[[ EXCERPTED RECORDS open ]]

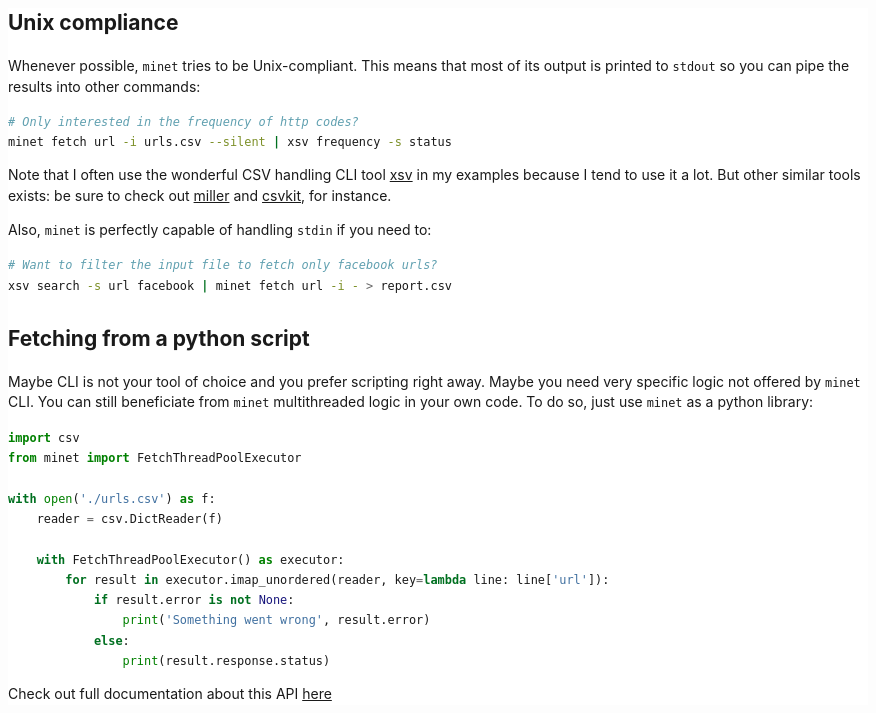 ## Unix compliance

Whenever possible, `minet` tries to be Unix-compliant. This means that most of its output is printed to `stdout` so you can pipe the results into other commands:

```bash
# Only interested in the frequency of http codes?
minet fetch url -i urls.csv --silent | xsv frequency -s status
```

Note that I often use the wonderful CSV handling CLI tool [xsv](https://github.com/BurntSushi/xsv) in my examples because I tend to use it a lot. But other similar tools exists: be sure to check out [miller](https://github.com/johnkerl/miller) and [csvkit](https://csvkit.readthedocs.io/en/latest/), for instance.

Also, `minet` is perfectly capable of handling `stdin` if you need to:

```bash
# Want to filter the input file to fetch only facebook urls?
xsv search -s url facebook | minet fetch url -i - > report.csv
```

## Fetching from a python script

Maybe CLI is not your tool of choice and you prefer scripting right away. Maybe you need very specific logic not offered by `minet` CLI. You can still beneficiate from `minet` multithreaded logic in your own code. To do so, just use `minet` as a python library:

```python
import csv
from minet import FetchThreadPoolExecutor

with open('./urls.csv') as f:
    reader = csv.DictReader(f)

    with FetchThreadPoolExecutor() as executor:
        for result in executor.imap_unordered(reader, key=lambda line: line['url']):
            if result.error is not None:
                print('Something went wrong', result.error)
            else:
                print(result.response.status)
```

Check out full documentation about this API [here](/README.md#multithreaded_fetch)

[[ EXCERPTED RECORDS closed ]]

Write out every entry exactly. Pictures do not belong in the copy.

> [RESPONSE TO THIS TASK]
 ## Unix compliance

Whenever possible, `minet` tries to be Unix-compliant. This means that most of its output is printed to `stdout` so you can pipe the results into other commands:

```bash
# Only interested in the frequency of http codes?
minet fetch url -i urls.csv --silent | xsv frequency -s status
```

Note that I often use the wonderful CSV handling CLI tool [xsv](https://github.com/BurntSushi/xsv) in my examples because I tend to use it a lot. But other similar tools exists: be sure to check out [miller](https://github.com/johnkerl/miller) and [csvkit](https://csvkit.readthedocs.io/en/latest/), for instance.

Also, `minet` is perfectly capable of handling `stdin` if you need to:

```bash
# Want to filter the input file to fetch only facebook urls?
xsv search -s url facebook | minet fetch url -i - > report.csv
```

## Fetching from a python script

Maybe CLI is not your tool of choice and you prefer scripting right away. Maybe you need very specific logic not offered by `minet` CLI. You can still beneficiate from `minet` multithreaded logic in your own code. To do so, just use `minet` as a python library:

```python
import csv
from minet import FetchThreadPoolExecutor

with open('./urls.csv') as f:
    reader = csv.DictReader(f)

    with FetchThreadPoolExecutor() as executor:
        for result in executor.imap_unordered(reader, key=lambda line: line['url']):
            if result.error is not None:
                print('Something went wrong', result.error)
            else:
                print(result.response.status)
```

Check out full documentation about this API [here](/README.md#multithreaded_fetch)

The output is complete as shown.